Meta-Learning based Noise-Tolerant Training

Geek Repo:Geek Repo

Github PK Tool:Github PK Tool

The true baseline should be Iterative training without Meta-learning?

XinshaoAmosWang opened this issue · comments

Dear authors, your ideas are interesting and novel:

  1. Oracle/Mentor (Consistency loss): To make meta-test reliable, the teacher/mentor model should be reliable and robust to real noisy examples. Therefore, they apply iterative training and iterative data cleaning to make the meta-test consistency loss reliable and an optimisation oracle against real noise. (I suppose this should be the true baseline.)
  2. Unaffected by synthetic noise: The meta-training sees synthetic noisy training examples. After training on them, the meta-testing evaluates its consistency with oracle and aims to maximise the consistency, i.e., making it unaffected after seeing synthetic noise. (I suppose this is the key meta-learning proposal.)

In this case, the baseline should be Iterative training without Meta-learning. That is without meta-learning on synthetic noisy examples.
It is more interesting to see how much exactly meta-learning proposal improves the performance versus the true baseline.

Could you please share something about this? Thanks so much.

Hi Xinshao,
Thanks for your valuable comments! In our paper we show the improvement of meta-learning over baseline CE (reproduced) by comparing the result after 1st iteration. We think that the improvement is significant enough. We could also perform iterative training on CE, but we expect a similar improvement from meta-learning and hence did not do it.

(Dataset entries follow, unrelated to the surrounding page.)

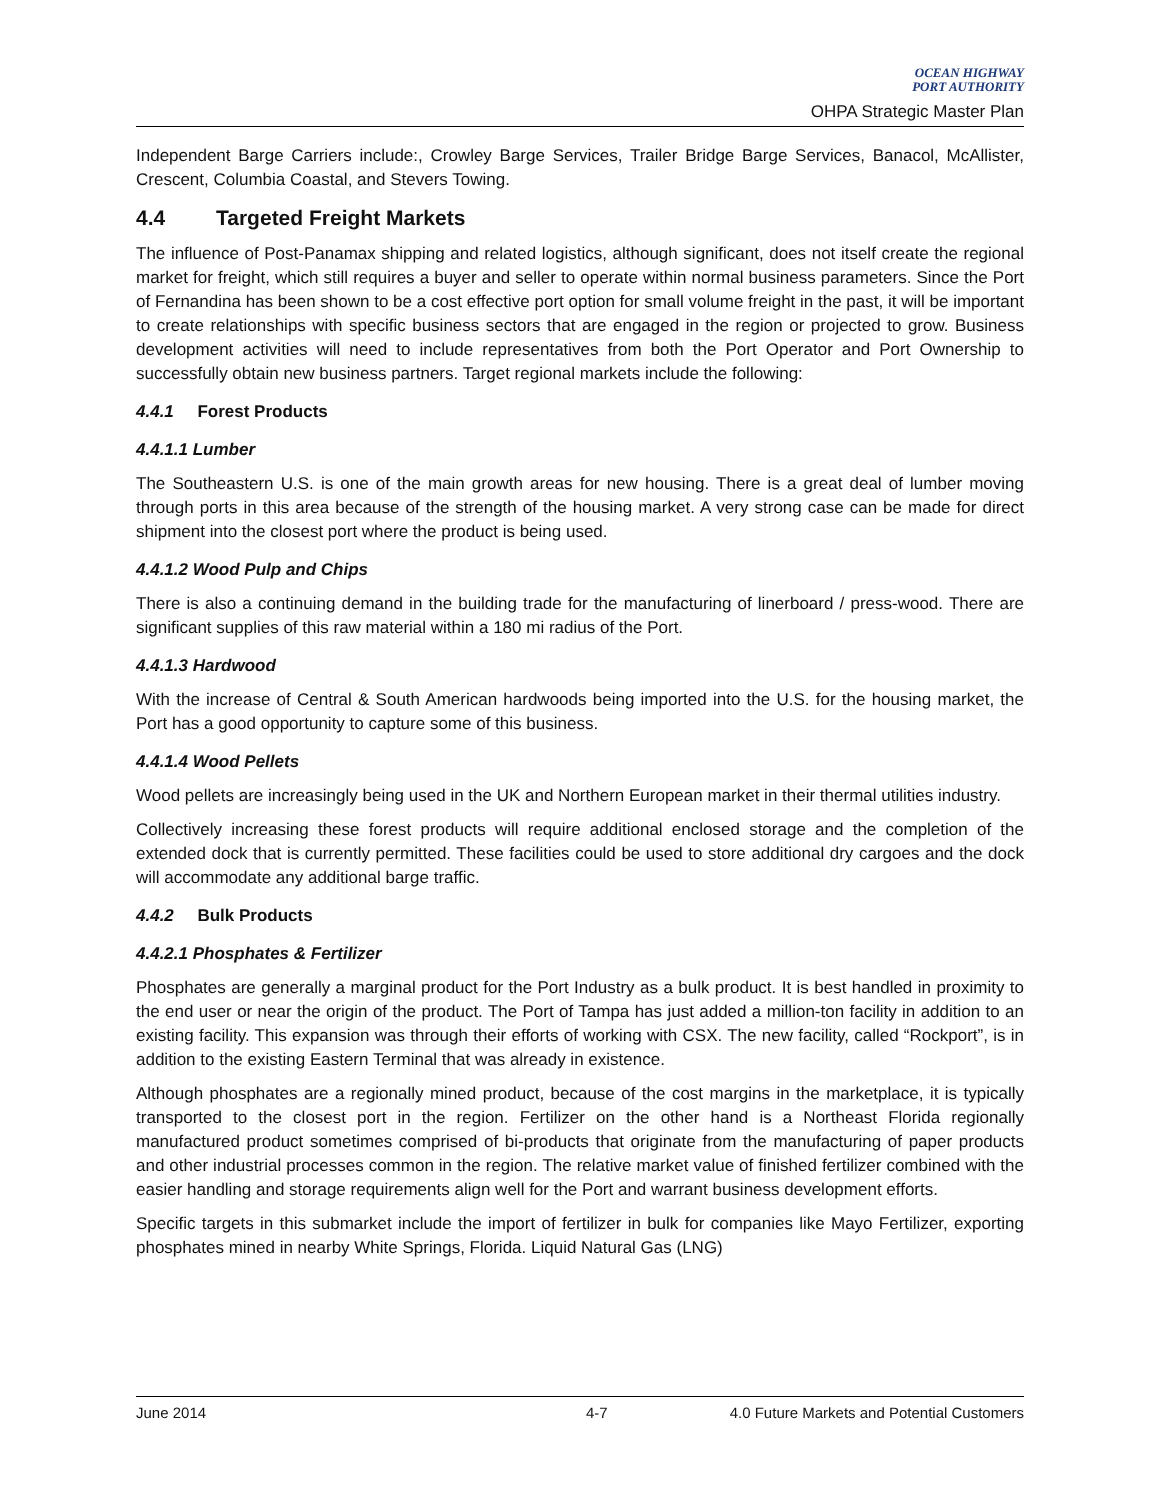OCEAN HIGHWAY
PORT AUTHORITY
OHPA Strategic Master Plan
Independent Barge Carriers include:, Crowley Barge Services, Trailer Bridge Barge Services, Banacol, McAllister, Crescent, Columbia Coastal, and Stevers Towing.
4.4 Targeted Freight Markets
The influence of Post-Panamax shipping and related logistics, although significant, does not itself create the regional market for freight, which still requires a buyer and seller to operate within normal business parameters. Since the Port of Fernandina has been shown to be a cost effective port option for small volume freight in the past, it will be important to create relationships with specific business sectors that are engaged in the region or projected to grow. Business development activities will need to include representatives from both the Port Operator and Port Ownership to successfully obtain new business partners. Target regional markets include the following:
4.4.1 Forest Products
4.4.1.1 Lumber
The Southeastern U.S. is one of the main growth areas for new housing. There is a great deal of lumber moving through ports in this area because of the strength of the housing market. A very strong case can be made for direct shipment into the closest port where the product is being used.
4.4.1.2 Wood Pulp and Chips
There is also a continuing demand in the building trade for the manufacturing of linerboard / press-wood. There are significant supplies of this raw material within a 180 mi radius of the Port.
4.4.1.3 Hardwood
With the increase of Central & South American hardwoods being imported into the U.S. for the housing market, the Port has a good opportunity to capture some of this business.
4.4.1.4 Wood Pellets
Wood pellets are increasingly being used in the UK and Northern European market in their thermal utilities industry.
Collectively increasing these forest products will require additional enclosed storage and the completion of the extended dock that is currently permitted. These facilities could be used to store additional dry cargoes and the dock will accommodate any additional barge traffic.
4.4.2 Bulk Products
4.4.2.1 Phosphates & Fertilizer
Phosphates are generally a marginal product for the Port Industry as a bulk product. It is best handled in proximity to the end user or near the origin of the product. The Port of Tampa has just added a million-ton facility in addition to an existing facility. This expansion was through their efforts of working with CSX. The new facility, called “Rockport”, is in addition to the existing Eastern Terminal that was already in existence.
Although phosphates are a regionally mined product, because of the cost margins in the marketplace, it is typically transported to the closest port in the region. Fertilizer on the other hand is a Northeast Florida regionally manufactured product sometimes comprised of bi-products that originate from the manufacturing of paper products and other industrial processes common in the region. The relative market value of finished fertilizer combined with the easier handling and storage requirements align well for the Port and warrant business development efforts.
Specific targets in this submarket include the import of fertilizer in bulk for companies like Mayo Fertilizer, exporting phosphates mined in nearby White Springs, Florida. Liquid Natural Gas (LNG)
June 2014 4-7 4.0 Future Markets and Potential Customers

Thanks for your kind reponse. :-) :-)

In the current framework, according to my understanding, the iterative training on filtering training data and meta-learning on syntheic noisy data is combined. And as far as I know, the training data filtering is necessary since it can increase the reliability of the mentor/oracle in the 2nd and 3rd training rounds.

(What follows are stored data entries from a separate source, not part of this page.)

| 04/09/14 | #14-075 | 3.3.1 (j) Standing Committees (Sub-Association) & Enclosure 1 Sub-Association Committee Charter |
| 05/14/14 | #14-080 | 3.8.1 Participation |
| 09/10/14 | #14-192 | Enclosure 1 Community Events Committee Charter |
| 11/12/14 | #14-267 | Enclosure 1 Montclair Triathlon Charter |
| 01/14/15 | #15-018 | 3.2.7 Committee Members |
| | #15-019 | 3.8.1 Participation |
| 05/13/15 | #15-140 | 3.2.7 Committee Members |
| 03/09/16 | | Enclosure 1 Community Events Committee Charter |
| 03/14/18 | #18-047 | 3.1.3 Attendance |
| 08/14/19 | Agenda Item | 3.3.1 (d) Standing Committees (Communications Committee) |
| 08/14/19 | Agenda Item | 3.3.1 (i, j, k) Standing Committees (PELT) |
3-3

With only iterative training data filtering/cleaning, it is interesting to see how much the mentor/network improves in each iterative round. We can see how much iterative training improves the performance with conventional CE.

Then adding meta-learning on synthetic noisy data, we can see how much meta-learning component improves the performance on top of conventional CE.

In the 1st round, the training data is noisy, so I suppose the teacher model is not reliable enough. Oh..., yes, relatively more reliable than the student model.

I am interested in this kind of ablation studies very much. How do you think of it? Or does it make sense to you?

Thanks in advance. :-) :-)

It is a good idea indeed and having such results could give more insights to the method.